The procedures and technology will be validated in three IoT domains: automotive, energy and smart home.

The 12-member strong DOSS consortium comprises all stakeholders of the IoT ecosystem: service operators, OEMs, technology providers, developers, security experts, as well as research and academic partners.

EMERALD: Evidence Management for Continuous Compliance as a Service in the Cloud

The EMERALD project aims to revolutionize the certification of cloud-based services in Europe by addressing key challenges such as market fragmentation, lack of cloud-specific certifications, and the increasing complexity introduced by AI technologies. At the heart of EMERALD lies the concept of Compliance-as-a-Service (CaaS) — an agile and scalable approach aimed at enabling continuous certification processes in alignment with harmonized European cybersecurity schemes, such as the EU Cybersecurity Certification Scheme for Cloud Services (EUCS).
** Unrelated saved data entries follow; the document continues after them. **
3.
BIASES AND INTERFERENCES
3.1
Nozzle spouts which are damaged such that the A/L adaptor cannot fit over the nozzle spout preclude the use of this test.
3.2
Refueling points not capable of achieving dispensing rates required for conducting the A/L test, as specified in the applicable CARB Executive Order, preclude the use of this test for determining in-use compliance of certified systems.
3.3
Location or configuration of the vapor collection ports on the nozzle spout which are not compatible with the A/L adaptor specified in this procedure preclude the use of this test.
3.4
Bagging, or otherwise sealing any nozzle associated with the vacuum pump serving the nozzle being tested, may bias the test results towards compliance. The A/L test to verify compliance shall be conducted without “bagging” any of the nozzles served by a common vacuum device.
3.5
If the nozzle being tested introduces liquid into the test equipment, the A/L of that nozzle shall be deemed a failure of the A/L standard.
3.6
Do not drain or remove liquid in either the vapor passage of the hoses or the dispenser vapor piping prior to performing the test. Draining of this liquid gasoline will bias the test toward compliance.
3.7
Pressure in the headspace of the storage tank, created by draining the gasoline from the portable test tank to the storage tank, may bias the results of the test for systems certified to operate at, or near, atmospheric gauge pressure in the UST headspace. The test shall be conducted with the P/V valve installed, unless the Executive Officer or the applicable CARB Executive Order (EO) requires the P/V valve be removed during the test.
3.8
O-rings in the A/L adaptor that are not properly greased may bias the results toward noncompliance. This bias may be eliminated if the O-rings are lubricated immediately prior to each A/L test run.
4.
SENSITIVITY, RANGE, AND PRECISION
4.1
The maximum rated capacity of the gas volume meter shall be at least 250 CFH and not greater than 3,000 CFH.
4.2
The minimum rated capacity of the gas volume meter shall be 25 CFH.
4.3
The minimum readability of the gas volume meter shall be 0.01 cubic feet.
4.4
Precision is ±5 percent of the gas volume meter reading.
By focusing on evidence management and leveraging results from the H2020 MEDINA project, EMERALD will build on existing technological readiness (starting at TRL 5) and push forward to TRL 7. The project’s core innovation is the development of tools that enable lean re-certification, helping service providers, customers, and auditors to maintain compliance across dynamic and heterogeneous environments —including Cloud, Edge, and IoT infrastructures.

EMERALD directly addresses the critical gap in achieving the ‘high’ assurance level of EUCS by offering a technical pathway based on automation, traceability, and interoperability. This is especially relevant in light of the emerging need for continuous and AI-integrated certification processes, as AI becomes increasingly embedded in cloud services.
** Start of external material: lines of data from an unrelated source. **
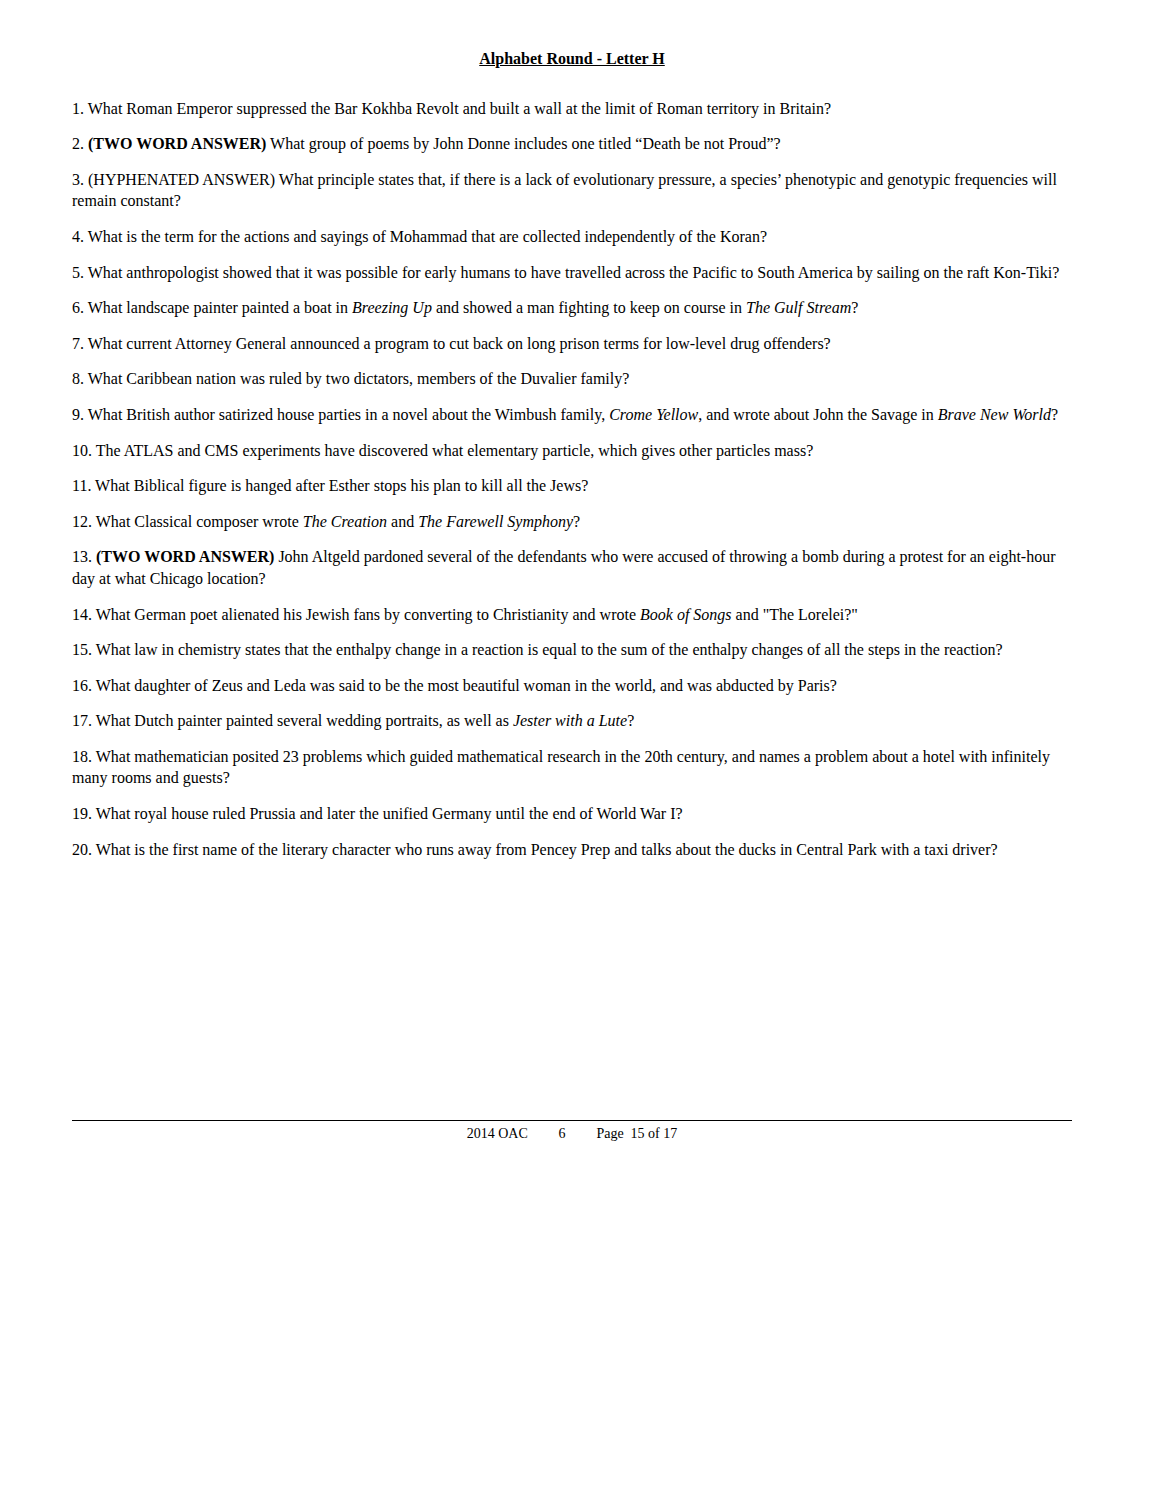Alphabet Round - Letter H
1. What Roman Emperor suppressed the Bar Kokhba Revolt and built a wall at the limit of Roman territory in Britain?
2. (TWO WORD ANSWER) What group of poems by John Donne includes one titled “Death be not Proud”?
3. (HYPHENATED ANSWER) What principle states that, if there is a lack of evolutionary pressure, a species’ phenotypic and genotypic frequencies will remain constant?
4. What is the term for the actions and sayings of Mohammad that are collected independently of the Koran?
5. What anthropologist showed that it was possible for early humans to have travelled across the Pacific to South America by sailing on the raft Kon-Tiki?
6. What landscape painter painted a boat in Breezing Up and showed a man fighting to keep on course in The Gulf Stream?
7. What current Attorney General announced a program to cut back on long prison terms for low-level drug offenders?
8. What Caribbean nation was ruled by two dictators, members of the Duvalier family?
9. What British author satirized house parties in a novel about the Wimbush family, Crome Yellow, and wrote about John the Savage in Brave New World?
10. The ATLAS and CMS experiments have discovered what elementary particle, which gives other particles mass?
11. What Biblical figure is hanged after Esther stops his plan to kill all the Jews?
12. What Classical composer wrote The Creation and The Farewell Symphony?
13. (TWO WORD ANSWER) John Altgeld pardoned several of the defendants who were accused of throwing a bomb during a protest for an eight-hour day at what Chicago location?
14. What German poet alienated his Jewish fans by converting to Christianity and wrote Book of Songs and "The Lorelei?"
15. What law in chemistry states that the enthalpy change in a reaction is equal to the sum of the enthalpy changes of all the steps in the reaction?
16. What daughter of Zeus and Leda was said to be the most beautiful woman in the world, and was abducted by Paris?
17. What Dutch painter painted several wedding portraits, as well as Jester with a Lute?
18. What mathematician posited 23 problems which guided mathematical research in the 20th century, and names a problem about a hotel with infinitely many rooms and guests?
19. What royal house ruled Prussia and later the unified Germany until the end of World War I?
20. What is the first name of the literary character who runs away from Pencey Prep and talks about the ducks in Central Park with a taxi driver?
2014 OAC 6 Page 15 of 17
The project also fosters strategic alignment with European initiatives on digital sovereignty, supporting transparency and trust in digital services. By doing so, EMERALD promotes the adoption of secure cloud services across both large enterprises and SMEs, ensuring that security certification becomes a practical enabler rather than a barrier.

Ultimately, EMERALD’s vision is to provide a robust, flexible, and forward-looking certification ecosystem, paving the way for more resilient, trustworthy, and user-centric digital infrastructures in Europe.

SEC4AI4SEC

Sec4AI4Sec is a project funded by the European Union’s Horizon Europe research and innovation programme under grant agreement No 101120393.

This project aims to create a range of cutting-edge technologies, open-source tools, and new methodologies for designing and certifying secure AI-enhanced systems and AI-enhanced systems for security. Additionally, it will provide reference benchmarks that can be utilized to standardize the evaluation of research outcomes within the secure software research community.

The project is divided into two main phases, each with its own name.

·       AI4Sec – stands for using artificial intelligence in security. Democratize security expertise with an AI-enhanced system that reduces development costs and improves software quality. This part of the project improves via AIs the secure coding and testing.

·       Sec4AI –  involves AI-enhanced systems. These systems also have risks that make them vulnerable to new security threats unique to AI-based software, especially when fairness and explainability are essential.

The project considers the economic and technological impacts of combining AI and security.

The economic phase of the project focuses on leveraging AI to drive growth, productivity, and competitiveness across industries. It includes developing new business models, identifying new market opportunities, and driving innovation across various sectors.